━━━━━ RECORDS SUPPLIED

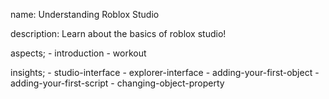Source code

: name: Understanding Roblox Studio

description: Learn about the basics of roblox studio!

aspects;
    - introduction
    - workout

insights;
    - studio-interface
    - explorer-interface
    - adding-your-first-object
    - adding-your-first-script
    - changing-object-property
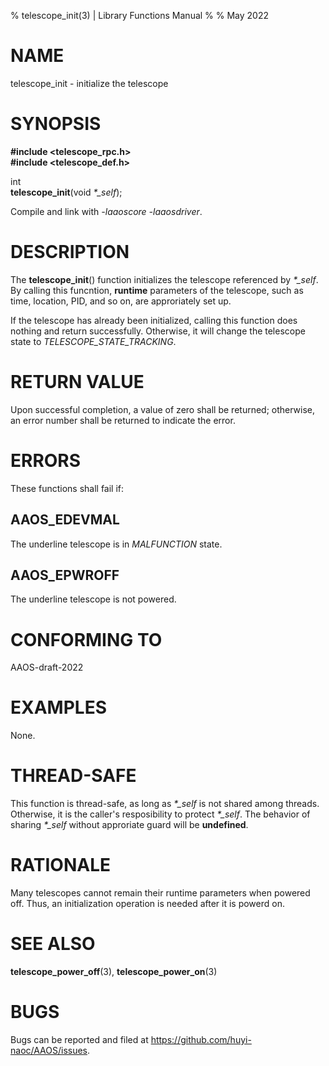 % telescope\_init(3) | Library Functions Manual
%
% May 2022

NAME
====

telescope\_init - initialize the telescope

SYNOPSIS
========

**#include <telescope_rpc.h>**  
**#include <telescope_def.h>**

int  
**telescope_init**(void *\*\_self*);

Compile and link with *-laaoscore* *-laaosdriver*.

DESCRIPTION
===========

The **telescope_init**() function initializes the telescope referenced by *\*\_self*. By calling this funcntion, **runtime** parameters of the telescope, such as time, location, PID, and so on, are approriately set up.  

If the telescope has already been initialized, calling this function does nothing and return successfully. Otherwise, it will change the telescope state to *TELESCOPE_STATE_TRACKING*.

RETURN VALUE
============

Upon successful completion, a value of zero shall be returned; otherwise, an error number shall be returned to indicate the error.

ERRORS
======

These functions shall fail if:

AAOS\_EDEVMAL
------------

The underline telescope is in *MALFUNCTION* state.

AAOS\_EPWROFF
------------

The underline telescope is not powered.

CONFORMING TO
=============

AAOS-draft-2022

EXAMPLES
========

None.

THREAD-SAFE
===========

This function is thread-safe, as long as *\*\_self* is not shared among threads. Otherwise, it is the caller's resposibility to protect *\*\_self*. The behavior of sharing *\*\_self* without approriate guard will be **undefined**.

RATIONALE
=========

Many telescopes cannot remain their runtime parameters when powered off. Thus, an initialization operation is needed after it is powerd on. 

SEE ALSO
========

**telescope_power_off**(3), **telescope_power_on**(3)

BUGS
====

Bugs can be reported and filed at https://github.com/huyi-naoc/AAOS/issues.

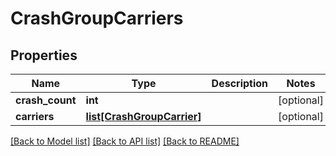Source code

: # CrashGroupCarriers

## Properties
Name | Type | Description | Notes
------------ | ------------- | ------------- | -------------
**crash_count** | **int** |  | [optional] 
**carriers** | [**list[CrashGroupCarrier]**](CrashGroupCarrier.md) |  | [optional] 

[[Back to Model list]](../README.md#documentation-for-models) [[Back to API list]](../README.md#documentation-for-api-endpoints) [[Back to README]](../README.md)

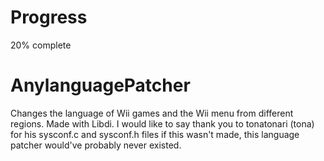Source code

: # Progress
20% complete
# AnylanguagePatcher
Changes the language of Wii games and the Wii menu from different regions.  Made with Libdi.  I would like to say thank you to tonatonari (tona) for his sysconf.c and sysconf.h files if this wasn't made, this language patcher would've probably never existed.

━━━━━━━━━━

ACTION ITEM -> How many lines in the entries above contain the string "interface", matching case exactly? Give only the number.

SOLVED PROBLEM -> 2